5. En dernier lieu, aux termes de l'article 8 de la convention de sauvegarde des droits de l'homme et des libertés fondamentales : " 1. Toute personne a droit au respect de sa vie privée et familiale, de son domicile et de sa correspondance. / 2. Il ne peut y avoir ingérence d'une autorité publique dans l'exercice de ce droit que pour autant que cette ingérence est prévue par la loi et qu'elle constitue une mesure qui, dans une société démocratique, est nécessaire à la sécurité nationale, à la sûreté publique, au bien-être économique du pays, à la défense de l'ordre et à la prévention des infractions pénales, à la protection de la santé ou de la morale, ou à la protection des droits de libertés d'autrui. ".
6. M. A fait valoir que son frère, naturalisé français, réside en France. Toutefois, compte tenu de l'objet de la demande de séjour en France du requérant, il ne ressort pas des pièces du dossier, alors même qu'il ne dispose d'aucune attache en Suède, que la décision attaquée porterait à son droit au respect de sa vie privée et familiale une atteinte disproportionnée aux buts en vue desquels elle a été prise. Pour les mêmes motifs, cette décision n'est pas entachée d'une erreur manifeste d'appréciation de son auteur de la situation personnelle du requérant.

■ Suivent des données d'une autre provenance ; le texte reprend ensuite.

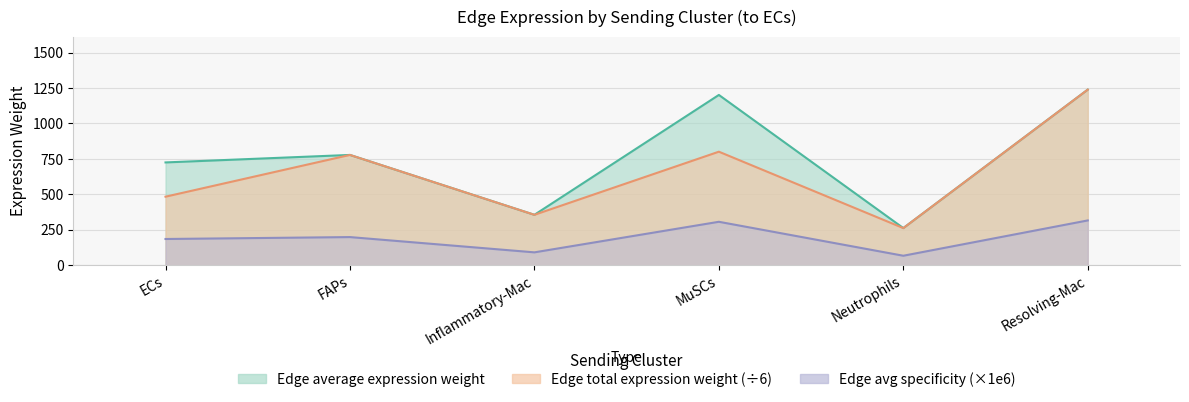

Where is Edge average expression weight nearest to the value 750?

ECs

7. Il résulte de tout ce qui précède que M. A n'est pas fondé à demander l'annulation de l'arrêté du préfet de police du 12 juillet 2022.
D E C I D E :
Article 1er : La requête de M. A est rejetée.
Article 2 : Le présent jugement sera notifié à M. C D A et au préfet de police.
Rendu public par mise à disposition au greffe le 23 août 2022.
La magistrate désignée,
C. BLa greffière
I. SZYMANSKI
La République mande et ordonne au préfet de police en ce qui le concerne ou à tous commissaires de justice à ce requis en ce qui concerne les voies de droit commun contre les parties privées, de pourvoir à l'exécution de la présente décision.